Task instructions:
Your task is to give the data again, exactly, with every line intact.

Stored data:
----------------

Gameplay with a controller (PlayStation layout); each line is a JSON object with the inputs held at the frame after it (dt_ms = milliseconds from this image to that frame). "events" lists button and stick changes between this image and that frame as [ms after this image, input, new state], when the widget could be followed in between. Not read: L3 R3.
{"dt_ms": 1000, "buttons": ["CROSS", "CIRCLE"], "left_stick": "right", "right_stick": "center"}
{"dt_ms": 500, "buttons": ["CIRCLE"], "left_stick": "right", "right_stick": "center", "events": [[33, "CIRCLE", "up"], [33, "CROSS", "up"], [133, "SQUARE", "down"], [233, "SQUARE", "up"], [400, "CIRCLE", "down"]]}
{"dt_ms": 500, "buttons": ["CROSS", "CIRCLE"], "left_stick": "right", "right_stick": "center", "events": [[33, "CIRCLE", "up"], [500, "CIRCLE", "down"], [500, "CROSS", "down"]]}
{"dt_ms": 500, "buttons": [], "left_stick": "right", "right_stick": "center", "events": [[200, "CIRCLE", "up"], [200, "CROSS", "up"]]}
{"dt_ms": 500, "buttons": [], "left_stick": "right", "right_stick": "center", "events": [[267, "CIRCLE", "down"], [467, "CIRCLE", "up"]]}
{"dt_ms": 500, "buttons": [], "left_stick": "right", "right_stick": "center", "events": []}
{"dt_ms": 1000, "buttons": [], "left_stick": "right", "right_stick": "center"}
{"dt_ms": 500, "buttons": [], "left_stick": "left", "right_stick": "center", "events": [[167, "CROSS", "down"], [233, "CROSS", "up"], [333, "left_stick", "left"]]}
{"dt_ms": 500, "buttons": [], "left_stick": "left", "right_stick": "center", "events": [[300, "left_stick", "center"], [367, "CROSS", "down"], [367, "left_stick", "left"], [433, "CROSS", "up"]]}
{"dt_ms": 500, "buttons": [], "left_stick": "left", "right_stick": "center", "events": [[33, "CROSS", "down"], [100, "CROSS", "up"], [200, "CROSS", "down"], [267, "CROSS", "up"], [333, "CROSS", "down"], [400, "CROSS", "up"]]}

----------------

Written answer:
Gameplay with a controller (PlayStation layout); each line is a JSON object with the inputs held at the frame after it (dt_ms = milliseconds from this image to that frame). "events" lists button and stick changes between this image and that frame as [ms after this image, input, new state], when the widget could be followed in between. Not read: L3 R3.
{"dt_ms": 1000, "buttons": ["CROSS", "CIRCLE"], "left_stick": "right", "right_stick": "center"}
{"dt_ms": 500, "buttons": ["CIRCLE"], "left_stick": "right", "right_stick": "center", "events": [[33, "CIRCLE", "up"], [33, "CROSS", "up"], [133, "SQUARE", "down"], [233, "SQUARE", "up"], [400, "CIRCLE", "down"]]}
{"dt_ms": 500, "buttons": ["CROSS", "CIRCLE"], "left_stick": "right", "right_stick": "center", "events": [[33, "CIRCLE", "up"], [500, "CIRCLE", "down"], [500, "CROSS", "down"]]}
{"dt_ms": 500, "buttons": [], "left_stick": "right", "right_stick": "center", "events": [[200, "CIRCLE", "up"], [200, "CROSS", "up"]]}
{"dt_ms": 500, "buttons": [], "left_stick": "right", "right_stick": "center", "events": [[267, "CIRCLE", "down"], [467, "CIRCLE", "up"]]}
{"dt_ms": 500, "buttons": [], "left_stick": "right", "right_stick": "center", "events": []}
{"dt_ms": 1000, "buttons": [], "left_stick": "right", "right_stick": "center"}
{"dt_ms": 500, "buttons": [], "left_stick": "left", "right_stick": "center", "events": [[167, "CROSS", "down"], [233, "CROSS", "up"], [333, "left_stick", "left"]]}
{"dt_ms": 500, "buttons": [], "left_stick": "left", "right_stick": "center", "events": [[300, "left_stick", "center"], [367, "CROSS", "down"], [367, "left_stick", "left"], [433, "CROSS", "up"]]}
{"dt_ms": 500, "buttons": [], "left_stick": "left", "right_stick": "center", "events": [[33, "CROSS", "down"], [100, "CROSS", "up"], [200, "CROSS", "down"], [267, "CROSS", "up"], [333, "CROSS", "down"], [400, "CROSS", "up"]]}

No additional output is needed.